One of the great things to do in Katoomba is going down from the Giant Stairway near Echo Point to the Federal Pass. This stairway, about 1000 steps, is one formidable experience one can have while in the Blue Mountains. Besides the several steps you’ll make, the challenge also lies on occasions when you reach some steep and narrow areas. However, the adventure is worth trying as it provides a marvel of spectacular and green scenery of the Blue Mountains, as one descent or ascent the stairway. It is also a good way of getting rid of those excess fats, which leads to a leaner and muscular physique; thereby, resulting to a healthier lifestyle. But be wary, as it could be a knee-wobbling and exhausting experience as well! It is best to note that anyone who wishes to try the Giant Stairway is to be amenable to a certain degree of physical preparation – that is to have a bit of warm-ups prior to the exhausting strides. Otherwise, you’ll end up longer on bed due to muscle sores and aches the following day.
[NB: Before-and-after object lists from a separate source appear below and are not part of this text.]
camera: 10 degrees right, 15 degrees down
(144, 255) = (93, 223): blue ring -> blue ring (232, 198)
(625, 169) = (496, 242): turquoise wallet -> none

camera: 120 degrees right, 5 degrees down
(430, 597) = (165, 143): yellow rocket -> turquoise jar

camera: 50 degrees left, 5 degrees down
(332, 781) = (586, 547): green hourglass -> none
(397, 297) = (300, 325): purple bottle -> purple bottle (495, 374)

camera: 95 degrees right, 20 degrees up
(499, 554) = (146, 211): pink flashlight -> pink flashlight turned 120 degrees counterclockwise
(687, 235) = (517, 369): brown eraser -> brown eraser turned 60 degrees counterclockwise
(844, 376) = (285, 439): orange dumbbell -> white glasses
The Sound, The Ecosystem and Nature’s Fury
Along the tract, the trekker is inundated with familiar and unfamiliar sounds of the woodlands. The swaying of the leaves of several trees and shrubs, the chirping tones of numerous birds, and the flowing sound of rampaging waterfalls and streams abound in the mystical wilderness. These sounds resonate and envelope the whole area, creating a repertoire of ‘jungle musicals’.
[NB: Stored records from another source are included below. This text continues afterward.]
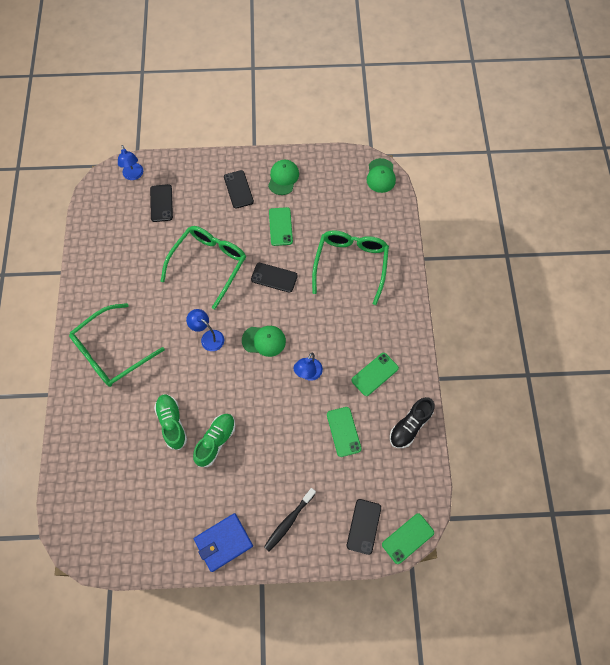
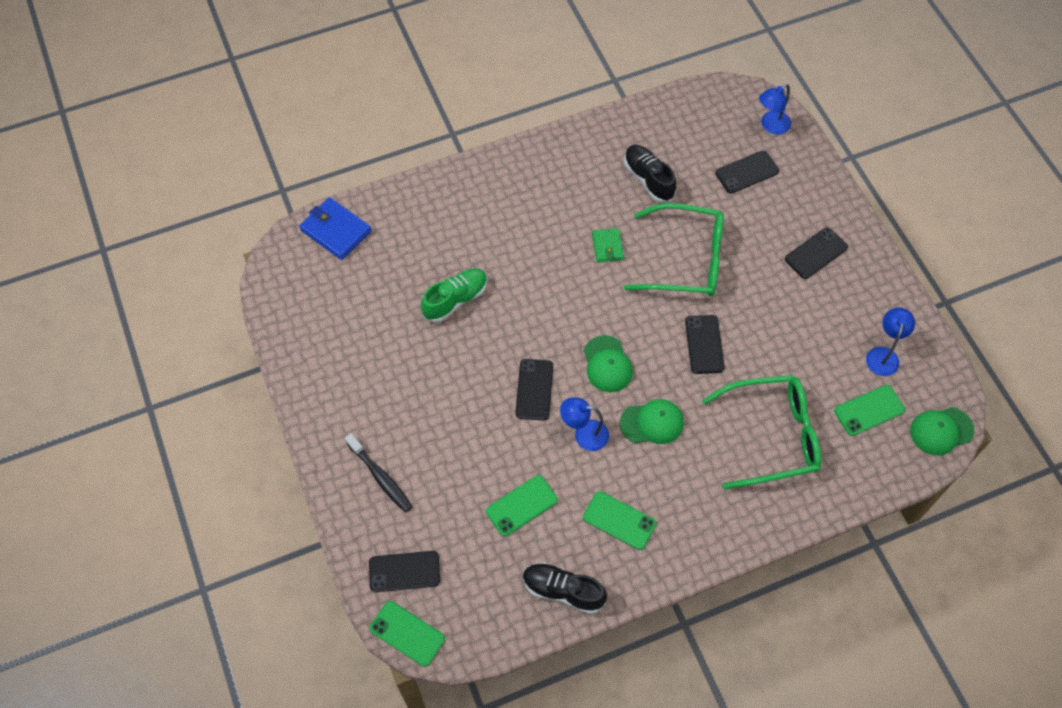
camera: 70 degrees right, 5 degrees down
(112, 351) = (519, 200): green glasses -> none
(137, 263) = (648, 179): none -> black shoe
(176, 308) = (607, 246): none -> green wallet
(208, 337) = (583, 298): blue lamp -> blue lamp (883, 355)
(216, 441) = (451, 357): green shoe -> none
(223, 542) = (331, 411): blue wallet -> blue wallet (336, 231)
(263, 394) = (534, 389): none -> black phone
(280, 226) = (785, 325): green phone -> green phone (869, 410)
(283, 178) = (864, 302): green cap -> green cap (652, 423)
(288, 521) = (380, 477): black toothbrush -> black toothbrush turned 150 degrees counterclockwise

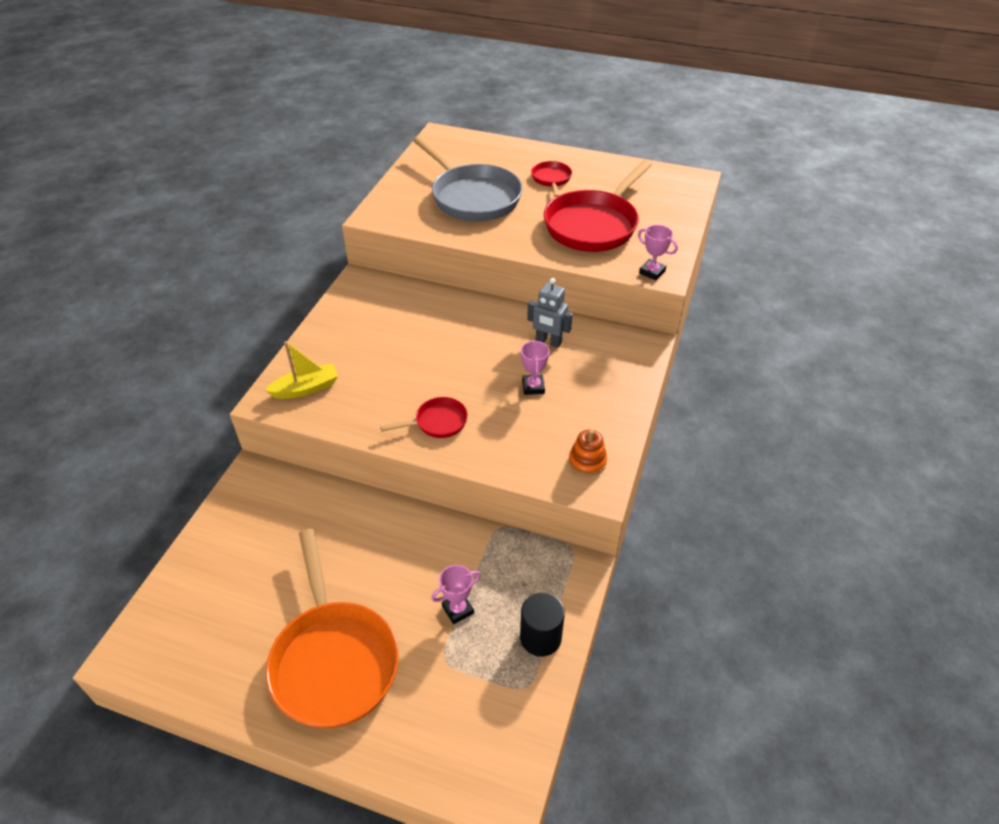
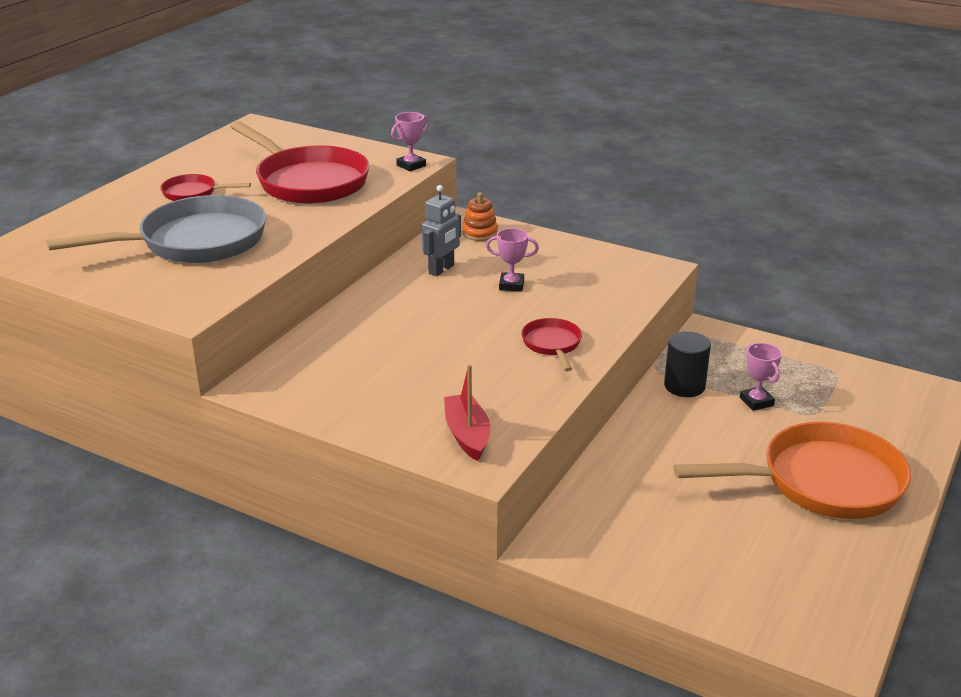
camera: 80 degrees left, 15 degrees down
(306, 388) = (467, 435): yellow boat -> red boat
(540, 637) = (784, 360): black cylinder -> black cylinder (684, 386)
(587, 461) = (624, 269): orange stacking toy -> orange stacking toy (480, 233)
Throughout the hike, numerous rest stops provide everyone a time to reinvigorate and appreciate the flora and fauna that flourish at the foot of the Blue Mountains. This ecosystem that is both lively and vibrant is rendered as a silent witness to the vast grandiosity of the ever-changing mountain range.
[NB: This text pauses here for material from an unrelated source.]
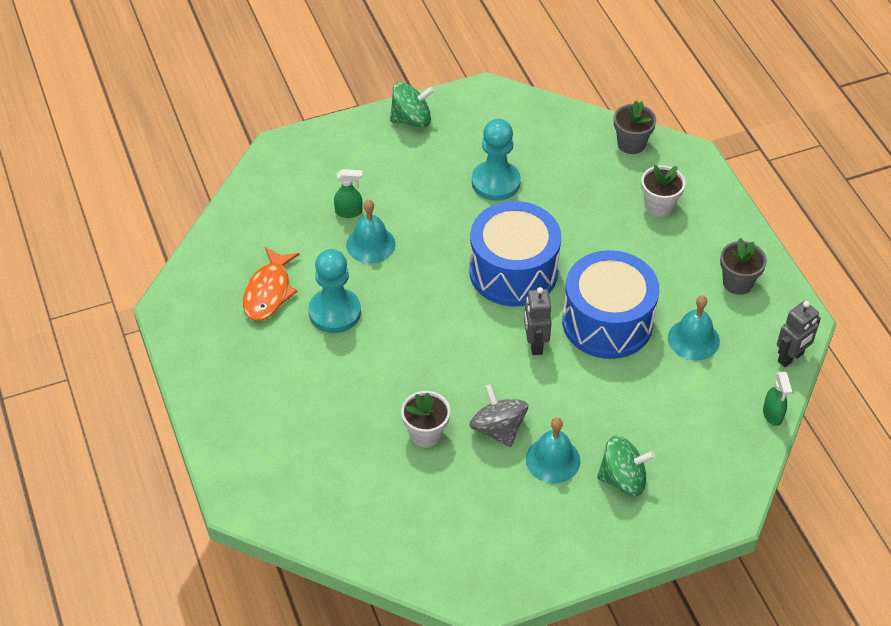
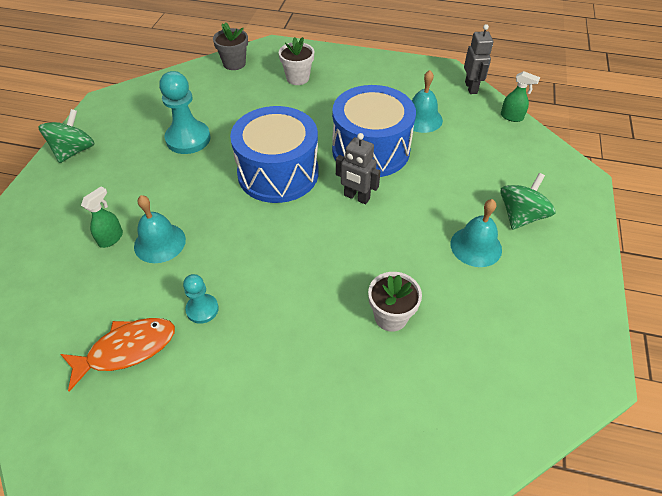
camera: 55 degrees left, 0 degrees up
(269, 292) = (127, 350): orange fish -> orange fish turned 75 degrees counterclockwise
(334, 312) = (202, 309): turquoise pawn -> turquoise pawn, size x0.56
(498, 429) = (421, 264): grey spinning top -> none
(737, 283) = (392, 78): grey flower pot -> none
On another note, the trek offers a personal insight on the destructive nature of landslides and the significance of climate change. Areas that have been devastated by raging soil erosion and wild bush fires are widely evident, pointing to nature’s wrath and fury at times. However, it also provides a subliminal inner solitude as you get to observe the clear cascading waters of several waterfalls beneath the abyss of the forest. Its water gushing its way amongst moss-covered rocks will tickle your every fine touch corpuscles through its soothing and yet freezing feel.
Without a doubt, the experience enabled the wanderer to commune silently with its environment, reliving and reminding that our existence in this world is to be its protector and caretaker. It further offers, not just a challenge to conquer, but a ‘lifetime task’ to commit to its preservation and protection. A challenge harder than the Giant Stairway to conquer that we need to embark; but its rewards are far more fulfilling.